We have sent the below briefing letter to stakeholders regarding some updates we are making to the data in our intelligent monitoring of GP practices.


Last month, as part of our new approach to inspecting and regulating general practice, we launched GP Intelligent Monitoring (IM), the system which we use to help us prioritise our inspections. This first set of data, published in line with our commitment to transparency, showed overwhelmingly that most GP practices were of low concern.

Following feedback from national and local stakeholders, and working with NHS England, we have now completed a comprehensive review of the data and, as a result, there are a number of changes which are set out further below.

  • GP patient survey indicator (GPPS005) – this indicator has been removed following review of the methodology and individual survey response data
  • GPHLIAC01 – data for this indicator has been updated by NHS England
  • GPHLICPD – data for this indicator has been updated by NHS England
  • GPHLICH01 – data for this indicator has been updated by NHS England
  • GPOSDD01 – data for this indicator has been updated by NHS England

The vast majority of GP practices will not be affected by these changes. Overall, 60 practices (less than 1%) previously in higher priority bands 1 and 2 will now move to bands which are of lower priority for inspection. We will contact each of those practices to apologise for any concern this may have caused GPs, their staff and their patients. We will also contact the seven practices which will move into a higher priority band as a result of these changes. Updated IM reports and more information will be available on our website from Monday.

ACTIVITY 1: Copy the part of the briefing letter between "We have sent" and "of GP practices.", inclusive, keeping every word unchanged.
ACTIVITY 2: For each statement below, answer yes or no on whether the briefing letter agrees with it, and quote the words from the letter that decide it: (a) The GPPS005 indicator was removed after a review of its methodology. (b) Seventy practices will move to bands of lower priority for inspection. (c) Seven practices will move into a higher priority band.

DATA RECORDS:

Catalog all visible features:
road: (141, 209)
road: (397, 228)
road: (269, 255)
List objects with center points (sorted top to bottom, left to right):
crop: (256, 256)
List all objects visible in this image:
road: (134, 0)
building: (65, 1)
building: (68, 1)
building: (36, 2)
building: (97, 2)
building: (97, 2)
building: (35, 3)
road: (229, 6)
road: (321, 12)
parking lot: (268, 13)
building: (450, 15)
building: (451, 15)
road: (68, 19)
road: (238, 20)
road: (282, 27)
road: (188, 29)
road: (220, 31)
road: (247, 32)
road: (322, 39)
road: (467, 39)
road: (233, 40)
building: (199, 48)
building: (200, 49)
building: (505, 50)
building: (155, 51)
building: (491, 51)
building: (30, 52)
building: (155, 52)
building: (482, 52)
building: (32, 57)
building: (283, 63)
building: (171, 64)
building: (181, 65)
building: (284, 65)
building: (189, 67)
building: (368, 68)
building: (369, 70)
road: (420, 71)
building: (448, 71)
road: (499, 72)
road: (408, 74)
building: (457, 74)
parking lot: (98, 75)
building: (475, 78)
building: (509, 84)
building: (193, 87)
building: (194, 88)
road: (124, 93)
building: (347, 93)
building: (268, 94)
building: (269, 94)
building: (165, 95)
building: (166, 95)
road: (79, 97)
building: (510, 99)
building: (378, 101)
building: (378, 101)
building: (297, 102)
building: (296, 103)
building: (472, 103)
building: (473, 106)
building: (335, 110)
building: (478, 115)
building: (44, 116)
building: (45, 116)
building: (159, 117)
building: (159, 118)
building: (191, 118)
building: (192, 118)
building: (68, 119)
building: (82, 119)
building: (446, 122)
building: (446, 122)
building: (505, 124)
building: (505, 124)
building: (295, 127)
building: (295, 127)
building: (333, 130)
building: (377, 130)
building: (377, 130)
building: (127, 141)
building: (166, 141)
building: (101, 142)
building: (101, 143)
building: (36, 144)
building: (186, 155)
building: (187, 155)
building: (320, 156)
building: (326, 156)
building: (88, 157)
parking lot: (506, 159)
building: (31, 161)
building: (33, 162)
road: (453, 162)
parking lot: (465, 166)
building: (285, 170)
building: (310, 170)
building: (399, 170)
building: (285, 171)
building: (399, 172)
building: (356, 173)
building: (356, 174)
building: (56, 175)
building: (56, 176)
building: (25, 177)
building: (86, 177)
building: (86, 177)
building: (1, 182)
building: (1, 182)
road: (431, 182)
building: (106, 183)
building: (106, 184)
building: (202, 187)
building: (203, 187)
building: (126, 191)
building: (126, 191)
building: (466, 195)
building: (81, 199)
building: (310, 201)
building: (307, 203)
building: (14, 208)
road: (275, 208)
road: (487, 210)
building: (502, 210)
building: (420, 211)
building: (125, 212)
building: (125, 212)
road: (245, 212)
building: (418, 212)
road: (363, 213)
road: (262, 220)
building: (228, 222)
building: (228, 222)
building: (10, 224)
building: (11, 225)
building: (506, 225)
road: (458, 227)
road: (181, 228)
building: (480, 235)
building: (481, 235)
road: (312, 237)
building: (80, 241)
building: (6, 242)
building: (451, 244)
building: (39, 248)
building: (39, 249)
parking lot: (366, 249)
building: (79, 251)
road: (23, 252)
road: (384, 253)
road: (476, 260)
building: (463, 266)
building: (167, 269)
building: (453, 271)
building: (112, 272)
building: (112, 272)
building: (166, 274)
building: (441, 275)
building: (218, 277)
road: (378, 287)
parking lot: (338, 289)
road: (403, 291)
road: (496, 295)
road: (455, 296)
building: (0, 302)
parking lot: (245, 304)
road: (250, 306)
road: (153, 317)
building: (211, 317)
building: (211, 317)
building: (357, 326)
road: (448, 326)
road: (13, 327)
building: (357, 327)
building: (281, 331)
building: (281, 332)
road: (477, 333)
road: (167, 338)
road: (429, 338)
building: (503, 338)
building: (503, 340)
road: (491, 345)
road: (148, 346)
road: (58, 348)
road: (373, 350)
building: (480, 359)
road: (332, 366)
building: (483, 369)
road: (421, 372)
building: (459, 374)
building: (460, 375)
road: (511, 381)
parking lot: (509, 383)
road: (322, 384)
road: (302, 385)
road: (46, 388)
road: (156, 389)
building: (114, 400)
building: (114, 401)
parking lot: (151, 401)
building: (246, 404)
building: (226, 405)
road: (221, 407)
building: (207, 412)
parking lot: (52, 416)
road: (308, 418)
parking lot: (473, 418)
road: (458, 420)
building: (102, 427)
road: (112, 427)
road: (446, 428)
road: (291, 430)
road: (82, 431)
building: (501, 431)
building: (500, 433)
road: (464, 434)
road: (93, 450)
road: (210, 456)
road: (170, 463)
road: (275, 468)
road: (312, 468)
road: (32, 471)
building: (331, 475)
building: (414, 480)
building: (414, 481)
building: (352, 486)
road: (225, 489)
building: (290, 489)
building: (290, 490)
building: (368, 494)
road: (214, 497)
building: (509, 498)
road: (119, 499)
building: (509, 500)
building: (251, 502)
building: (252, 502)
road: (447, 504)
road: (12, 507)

WRITTEN REPLY 1:
We have sent the below briefing letter to stakeholders regarding some updates we are making to the data in our intelligent monitoring of GP practices.

WRITTEN REPLY 2:
(a) Yes: "this indicator has been removed following review of the methodology and individual survey response data"
(b) No: "60 practices (less than 1%) previously in higher priority bands 1 and 2 will now move to bands which are of lower priority for inspection"
(c) Yes: "the seven practices which will move into a higher priority band as a result of these changes"